Another story is that of a young doctor, just barely starting her career, whose income tax return would be questioned unless, to be blunt about it, she paid a certain amount, half of which would be entered in her tax due. Her accountant advised her to give in, lest she be harassed every succeeding year. Needless to say, she was forced to pay a substantial amount which she could not even recoup in professional fees since most of her patients were poor. Of course these internal revenue examiners only pick on the smaller doctors, and not the “big” doctors who most likely pay them a “retainer” to reduce their income tax due.
This bribe-taking incident is also common among lesser public servants such as traffic enforcers. I was victimized once by one such fellow for “swerving” (incidentally there is no such offence in the law) because I transferred to another lane when I realized I was on the bus lane. I pleaded that I was not aware of it, that I was a senior citizen. He relented, saying he would not issue a ticket, but it was an awfully warm day that made one thirsty. Naturally, I gave the “usual amount” so he could buy soft drinks.
Often it is said that corruption is unavoidable, that it is common practice, that those who refuse are ridiculed as “religious” or “scrupulous” or “holier than thou.” As many give in to it, a state of permissiveness arises. Integrity becomes harder to fulfill, especially when one is confronted with issues like career advancement, breaks in life, and earning of income, unless one is firmly rooted on solid principles and has been nurtured in an upright manner.
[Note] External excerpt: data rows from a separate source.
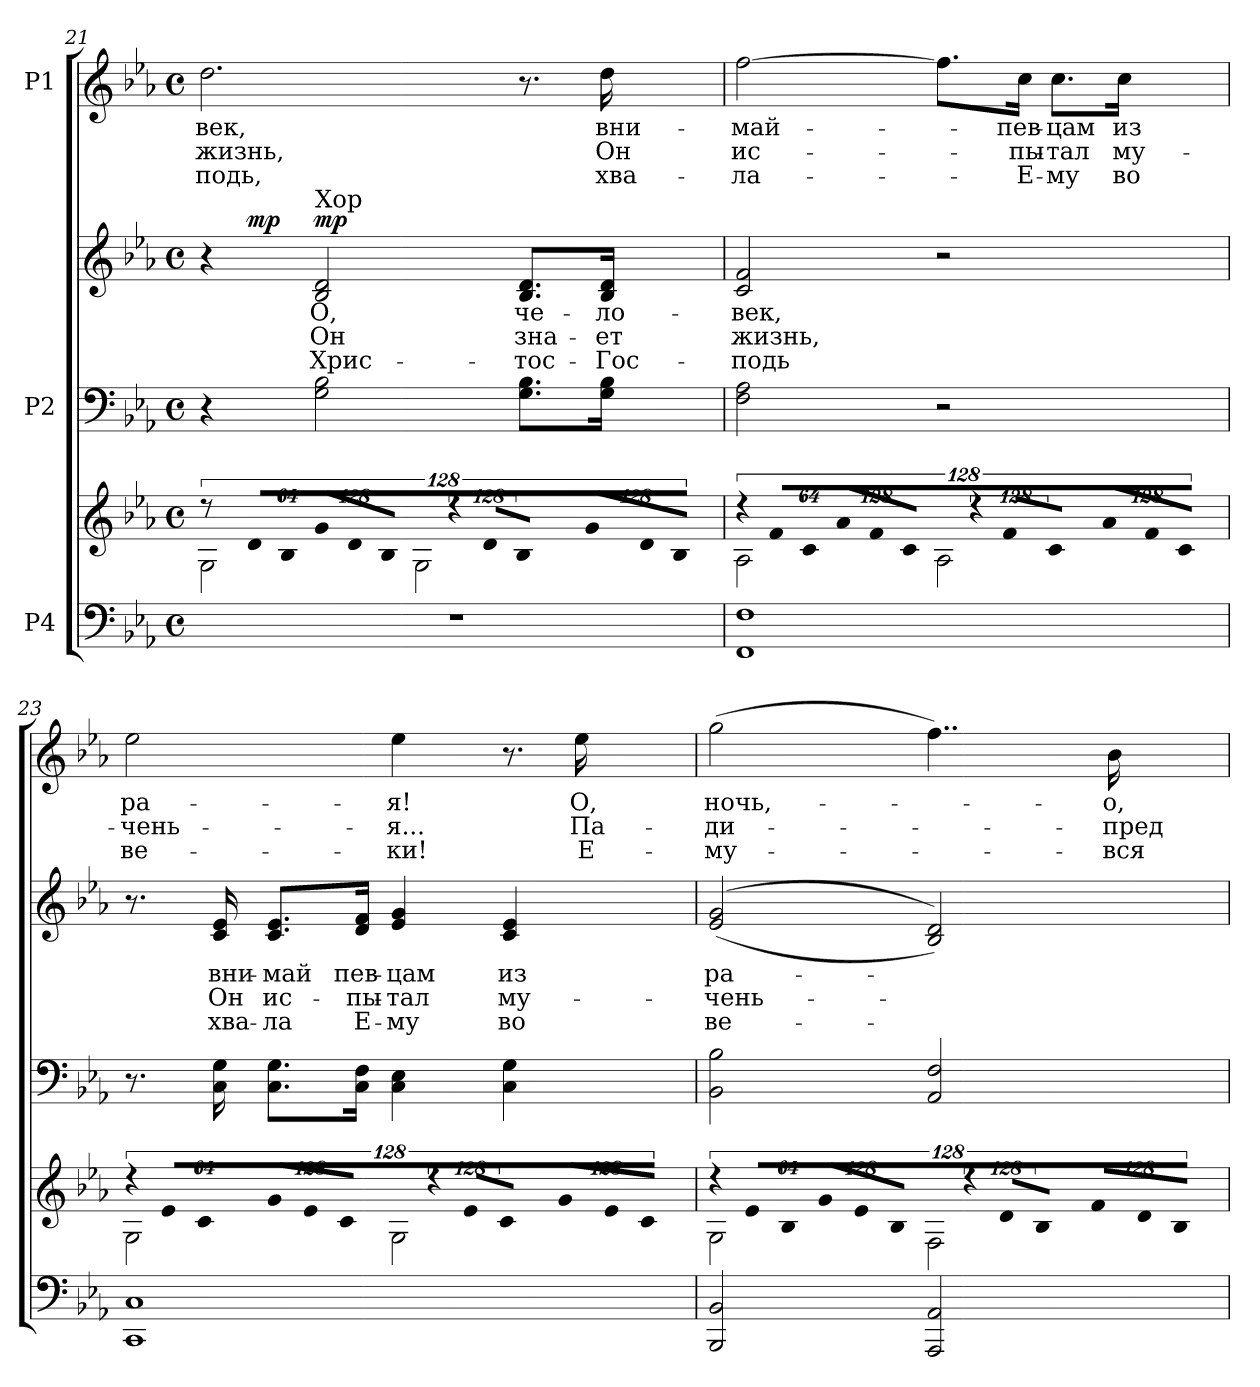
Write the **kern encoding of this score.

**kern	**kern	**kern	**kern	**text	**text	**text	**dynam	**kern	**text	**text	**text
*part3	*part3	*part2	*part2	*part2	*part2	*part2	*part2	*part1	*part1	*part1	*part1
*staff5	*staff4	*staff3	*staff2	*staff2	*staff2	*staff2	*staff2/3	*staff1	*staff1	*staff1	*staff1
*I"P4	*	*I"P2	*	*	*	*	*	*I"P1	*	*	*
*clefF4	*clefG2	*clefF4	*clefG2	*	*	*	*	*clefG2	*	*	*
*k[b-e-a-]	*k[b-e-a-]	*k[b-e-a-]	*k[b-e-a-]	*	*	*	*	*k[b-e-a-]	*	*	*
*E-:	*E-:	*E-:	*E-:	*	*	*	*	*E-:	*	*	*
*M4/4	*M4/4	*M4/4	*M4/4	*	*	*	*	*M4/4	*	*	*
*met(c)	*met(c)	*met(c)	*met(c)	*	*	*	*	*met(c)	*	*	*
=21	=21	=21	=21	=21	=21	=21	=21	=21	=21	=21	=21
!	!LO:N:vis=8	!	!	!	!	!	!	!	!	!	!
*	*^	*	*	*	*	*	*	*	*	*	*
!	!	!	!	!	!	!	!	!	!	!LO:LY:b:color=#000000	!LO:LY:b:color=#000000	!LO:LY:b:color=#000000
*	*	*	*	*^	*	*	*	*	*	*	*	*
1r	1024%85r	2Gi\	4r	4r	16ryy	.	.	.	.	2.ddi\	-век,	жизнь,	-подь,
.	.	.	.	.	64ryy	.	.	.	.	.	.	.	.
.	.	.	.	.	256ryy	.	.	.	.	.	.	.	.
.	.	.	.	.	1024ryy	.	.	.	.	.	.	.	.
!	!LO:N:vis=8	!	!	!	!	!	!	!	!	!	!	!	!
.	1024%85di/L	.	.	.	2ryy	.	.	.	mp	.	.	.	.
!	!LO:N:vis=8	!	!	!	!	!	!	!	!	!	!	!	!
.	512%43B-i/J	.	.	.	.	.	.	.	.	.	.	.	.
*	*Xbrackettup	*	*	*	*	*	*	*	*	*	*	*	*
!	!LO:N:vis=8	!	!	!	!	!	!	!	!	!	!	!	!
!	!	!	!	!LO:TX:a:t=Хор	!	!	!	!	!	!	!	!	!
!	!	!	!	!	!	!LO:LY:b:color=#000000	!LO:LY:b:color=#000000	!LO:LY:b:color=#000000	!	!	!	!	!
.	1024%85gi/L	.	2Gi\ 2B-i	2B-i/ 2di	.	О,	Он	Хрис-	mp	.	.	.	.
!	!LO:N:vis=8	!	!	!	!	!	!	!	!	!	!	!	!
.	1024%85di/	.	.	.	.	.	.	.	.	.	.	.	.
!	!LO:N:vis=8	!	!	!	!	!	!	!	!	!	!	!	!
.	512%43B-i/J	.	.	.	.	.	.	.	.	.	.	.	.
*	*brackettup	*	*	*	*	*	*	*	*	*	*	*	*
!	!LO:N:vis=8	!	!	!	!	!	!	!	!	!	!	!	!
.	1024%85r	2Gi\	.	.	.	.	.	.	.	.	.	.	.
!	!LO:N:vis=8	!	!	!	!	!	!	!	!	!	!	!	!
.	1024%85di/L	.	.	.	4ryy	.	.	.	.	.	.	.	.
!	!LO:N:vis=8	!	!	!	!	!	!	!	!	!	!	!	!
.	512%43B-i/J	.	.	.	.	.	.	.	.	.	.	.	.
*	*Xbrackettup	*	*	*	*	*	*	*	*	*	*	*	*
!	!LO:N:vis=8	!	!	!	!	!	!	!	!	!	!	!	!
!	!	!	!	!	!	!LO:LY:b:color=#000000	!LO:LY:b:color=#000000	!LO:LY:b:color=#000000	!	!	!	!	!
.	1024%85gi/L	.	8.Gi\ 8.B-iL	8.B-i/ 8.diL	.	че-	зна-	-тос-	.	8.r	.	.	.
!	!LO:N:vis=8	!	!	!	!	!	!	!	!	!	!	!	!
.	1024%85di/	.	.	.	8ryy	.	.	.	.	.	.	.	.
!	!LO:N:vis=8	!	!	!	!	!	!	!	!	!	!	!	!
.	512%43B-i/J	.	.	.	.	.	.	.	.	.	.	.	.
!	!	!	!	!	!	!LO:LY:b:color=#000000	!LO:LY:b:color=#000000	!LO:LY:b:color=#000000	!	!	!	!	!
!	!	!	!	!	!	!	!	!	!	!	!LO:LY:b:color=#000000	!LO:LY:b:color=#000000	!LO:LY:b:color=#000000
.	.	.	16Gi\ 16B-iJk	16B-i/ 16diJk	.	-ло-	-ет	-Гос-	.	16ddi\	вни-	Он	хва-
.	.	.	.	.	32ryy	.	.	.	.	.	.	.	.
.	.	.	.	.	128ryy	.	.	.	.	.	.	.	.
.	.	.	.	.	512.ryy	.	.	.	.	.	.	.	.
*	*	*	*	*v	*v	*	*	*	*	*	*	*	*
!!LO:LB:g=z
=22	=22	=22	=22	=22	=22	=22	=22	=22	=22	=22	=22	=22
*	*brackettup	*	*	*	*	*	*	*	*	*	*	*
*	*	*	*	*^	*	*	*	*	*	*	*	*
!	!LO:N:vis=8	!	!	!	!	!	!	!	!	!	!	!	!
*	*	*	*	*v	*v	*	*	*	*	*	*	*	*
*	*	*	*	*^	*	*	*	*	*	*	*	*
!	!	!	!	!	!	!LO:LY:b:color=#000000	!LO:LY:b:color=#000000	!LO:LY:b:color=#000000	!	!	!	!	!
*	*	*	*	*v	*v	*	*	*	*	*	*	*	*
*	*	*	*	*^	*	*	*	*	*	*	*	*
!	!	!	!	!	!	!	!	!	!	!	!LO:LY:b:color=#000000	!LO:LY:b:color=#000000	!LO:LY:b:color=#000000
*	*	*	*	*v	*v	*	*	*	*	*	*	*	*
1FFi 1Fi	1024%85r	2A-i\	2Fi\ 2A-i	2ci/ 2fi	-век,	жизнь,	-подь	.	[>2ffi\	-май-	ис-	-ла-
!	!LO:N:vis=8	!	!	!	!	!	!	!	!	!	!	!
.	1024%85fi/L	.	.	.	.	.	.	.	.	.	.	.
!	!LO:N:vis=8	!	!	!	!	!	!	!	!	!	!	!
.	512%43ci/J	.	.	.	.	.	.	.	.	.	.	.
*	*Xbrackettup	*	*	*	*	*	*	*	*	*	*	*
!	!LO:N:vis=8	!	!	!	!	!	!	!	!	!	!	!
.	1024%85a-i/L	.	.	.	.	.	.	.	.	.	.	.
!	!LO:N:vis=8	!	!	!	!	!	!	!	!	!	!	!
.	1024%85fi/	.	.	.	.	.	.	.	.	.	.	.
!	!LO:N:vis=8	!	!	!	!	!	!	!	!	!	!	!
.	512%43ci/J	.	.	.	.	.	.	.	.	.	.	.
*	*brackettup	*	*	*	*	*	*	*	*	*	*	*
!	!LO:N:vis=8	!	!	!	!	!	!	!	!	!	!	!
.	1024%85r	2A-i\	2r	2r	.	.	.	.	8.ffi\L]	.	.	.
!	!LO:N:vis=8	!	!	!	!	!	!	!	!	!	!	!
.	1024%85fi/L	.	.	.	.	.	.	.	.	.	.	.
!	!LO:N:vis=8	!	!	!	!	!	!	!	!	!	!	!
.	512%43ci/J	.	.	.	.	.	.	.	.	.	.	.
!	!	!	!	!	!	!	!	!	!	!LO:LY:b:color=#000000	!LO:LY:b:color=#000000	!LO:LY:b:color=#000000
.	.	.	.	.	.	.	.	.	16cci\Jk	-пев-	-пы-	-Е-
*	*Xbrackettup	*	*	*	*	*	*	*	*	*	*	*
!	!LO:N:vis=8	!	!	!	!	!	!	!	!	!	!	!
!	!	!	!	!	!	!	!	!	!	!LO:LY:b:color=#000000	!LO:LY:b:color=#000000	!LO:LY:b:color=#000000
.	1024%85a-i/L	.	.	.	.	.	.	.	8.cci\L	-цам	-тал	-му
!	!LO:N:vis=8	!	!	!	!	!	!	!	!	!	!	!
.	1024%85fi/	.	.	.	.	.	.	.	.	.	.	.
!	!LO:N:vis=8	!	!	!	!	!	!	!	!	!	!	!
.	512%43ci/J	.	.	.	.	.	.	.	.	.	.	.
!	!	!	!	!	!	!	!	!	!	!LO:LY:b:color=#000000	!LO:LY:b:color=#000000	!LO:LY:b:color=#000000
.	.	.	.	.	.	.	.	.	16cci\Jk	из	му-	во
=23	=23	=23	=23	=23	=23	=23	=23	=23	=23	=23	=23	=23
*	*brackettup	*	*	*	*	*	*	*	*	*	*	*
!	!LO:N:vis=8	!	!	!	!	!	!	!	!	!	!	!
!	!	!	!	!	!	!	!	!	!	!LO:LY:b:color=#000000	!LO:LY:b:color=#000000	!LO:LY:b:color=#000000
1CCi 1Ci	1024%85r	2Gi\	8.r	8.r	.	.	.	.	2ee-i\	ра-	-чень-	ве-
!	!LO:N:vis=8	!	!	!	!	!	!	!	!	!	!	!
.	1024%85e-i/L	.	.	.	.	.	.	.	.	.	.	.
!	!LO:N:vis=8	!	!	!	!	!	!	!	!	!	!	!
.	512%43ci/J	.	.	.	.	.	.	.	.	.	.	.
!	!	!	!	!	!LO:LY:b:color=#000000	!LO:LY:b:color=#000000	!LO:LY:b:color=#000000	!	!	!	!	!
.	.	.	16Ci\ 16Gi	16ci/ 16e-i	вни-	Он	хва-	.	.	.	.	.
*	*Xbrackettup	*	*	*	*	*	*	*	*	*	*	*
!	!LO:N:vis=8	!	!	!	!	!	!	!	!	!	!	!
!	!	!	!	!	!LO:LY:b:color=#000000	!LO:LY:b:color=#000000	!LO:LY:b:color=#000000	!	!	!	!	!
.	1024%85gi/L	.	8.Ci\ 8.GiL	8.ci/ 8.e-iL	-май	ис-	-ла	.	.	.	.	.
!	!LO:N:vis=8	!	!	!	!	!	!	!	!	!	!	!
.	1024%85e-i/	.	.	.	.	.	.	.	.	.	.	.
!	!LO:N:vis=8	!	!	!	!	!	!	!	!	!	!	!
.	512%43ci/J	.	.	.	.	.	.	.	.	.	.	.
!	!	!	!	!	!LO:LY:b:color=#000000	!LO:LY:b:color=#000000	!LO:LY:b:color=#000000	!	!	!	!	!
.	.	.	16Ci\ 16FiJk	16di/ 16fiJk	пев-	-пы-	Е-	.	.	.	.	.
*	*brackettup	*	*	*	*	*	*	*	*	*	*	*
!	!LO:N:vis=8	!	!	!	!	!	!	!	!	!	!	!
!	!	!	!	!	!LO:LY:b:color=#000000	!LO:LY:b:color=#000000	!LO:LY:b:color=#000000	!	!	!	!	!
!	!	!	!	!	!	!	!	!	!	!LO:LY:b:color=#000000	!LO:LY:b:color=#000000	!LO:LY:b:color=#000000
.	1024%85r	2Gi\	4Ci\ 4E-i	4e-i/ 4gi	-цам	-тал	-му	.	4ee-i\	-я!	-я...	-ки!
!	!LO:N:vis=8	!	!	!	!	!	!	!	!	!	!	!
.	1024%85e-i/L	.	.	.	.	.	.	.	.	.	.	.
!	!LO:N:vis=8	!	!	!	!	!	!	!	!	!	!	!
.	512%43ci/J	.	.	.	.	.	.	.	.	.	.	.
*	*Xbrackettup	*	*	*	*	*	*	*	*	*	*	*
!	!LO:N:vis=8	!	!	!	!	!	!	!	!	!	!	!
!	!	!	!	!	!LO:LY:b:color=#000000	!LO:LY:b:color=#000000	!LO:LY:b:color=#000000	!	!	!	!	!
.	1024%85gi/L	.	4Ci\ 4Gi	4ci/ 4e-i	из	му-	во	.	8.r	.	.	.
!	!LO:N:vis=8	!	!	!	!	!	!	!	!	!	!	!
.	1024%85e-i/	.	.	.	.	.	.	.	.	.	.	.
!	!LO:N:vis=8	!	!	!	!	!	!	!	!	!	!	!
.	512%43ci/J	.	.	.	.	.	.	.	.	.	.	.
!	!	!	!	!	!	!	!	!	!	!LO:LY:b:color=#000000	!LO:LY:b:color=#000000	!LO:LY:b:color=#000000
.	.	.	.	.	.	.	.	.	16ee-i\	О,	Па-	Е-
=24	=24	=24	=24	=24	=24	=24	=24	=24	=24	=24	=24	=24
*	*brackettup	*	*	*	*	*	*	*	*	*	*	*
!	!LO:N:vis=8	!	!	!	!	!	!	!	!	!	!	!
!	!	!	!	!	!LO:LY:b:color=#000000	!LO:LY:b:color=#000000	!LO:LY:b:color=#000000	!	!	!	!	!
!	!	!	!	!	!	!	!	!	!	!LO:LY:b:color=#000000	!LO:LY:b:color=#000000	!LO:LY:b:color=#000000
2BBB-i/ 2BB-i	1024%85r	2Gi\	2BB-i\ 2B-i	((2e-i/ 2gi	ра-	-чень-	ве-	.	(2ggi\	ночь,-	-ди-	-му-
!	!LO:N:vis=8	!	!	!	!	!	!	!	!	!	!	!
.	1024%85e-i/L	.	.	.	.	.	.	.	.	.	.	.
!	!LO:N:vis=8	!	!	!	!	!	!	!	!	!	!	!
.	512%43B-i/J	.	.	.	.	.	.	.	.	.	.	.
*	*Xbrackettup	*	*	*	*	*	*	*	*	*	*	*
!	!LO:N:vis=8	!	!	!	!	!	!	!	!	!	!	!
.	1024%85gi/L	.	.	.	.	.	.	.	.	.	.	.
!	!LO:N:vis=8	!	!	!	!	!	!	!	!	!	!	!
.	1024%85e-i/	.	.	.	.	.	.	.	.	.	.	.
!	!LO:N:vis=8	!	!	!	!	!	!	!	!	!	!	!
.	512%43B-i/J	.	.	.	.	.	.	.	.	.	.	.
*	*brackettup	*	*	*	*	*	*	*	*	*	*	*
!	!LO:N:vis=8	!	!	!	!	!	!	!	!	!	!	!
2AAA-i/ 2AA-i	1024%85r	2Fi\	2AA-i/ 2Fi	2B-i/ 2di))	.	.	.	.	4..ffi\)	.	.	.
!	!LO:N:vis=8	!	!	!	!	!	!	!	!	!	!	!
.	1024%85di/L	.	.	.	.	.	.	.	.	.	.	.
!	!LO:N:vis=8	!	!	!	!	!	!	!	!	!	!	!
.	512%43B-i/J	.	.	.	.	.	.	.	.	.	.	.
*	*Xbrackettup	*	*	*	*	*	*	*	*	*	*	*
!	!LO:N:vis=8	!	!	!	!	!	!	!	!	!	!	!
.	1024%85fi/L	.	.	.	.	.	.	.	.	.	.	.
!	!LO:N:vis=8	!	!	!	!	!	!	!	!	!	!	!
.	1024%85di/	.	.	.	.	.	.	.	.	.	.	.
!	!LO:N:vis=8	!	!	!	!	!	!	!	!	!	!	!
.	512%43B-i/J	.	.	.	.	.	.	.	.	.	.	.
!	!	!	!	!	!	!	!	!	!	!LO:LY:b:color=#000000	!LO:LY:b:color=#000000	!LO:LY:b:color=#000000
.	.	.	.	.	.	.	.	.	16b-i\	-о,	-пред	-вся
*	*v	*v	*	*	*	*	*	*	*	*	*	*
=	=	=	=	=	=	=	=	=	=	=	=
*-	*-	*-	*-	*-	*-	*-	*-	*-	*-	*-	*-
I cite a writer, Antonio Argandona, who offers the solution that would have to be focused at a higher level: the people have to demand from their politicians the necessary steps to reform the laws governing the funding of political parties and to eradicate lack of transparency in political finance. The problem of corruption, he says, does not affect only a few or many people, and I might add, it affects everyone.
Argandona also cites Pope John Paul II in whose exhortation, Reconcitatio et Paenitentia, he urges personal conversion. Finally, there is reference to Zaccheus for his pledge, “If I have defrauded anyone of anything, I will restore it fourfold.” (Lk:19.8) The obligation to make restitution is proportionate to their responsibility and their share of what was stolen.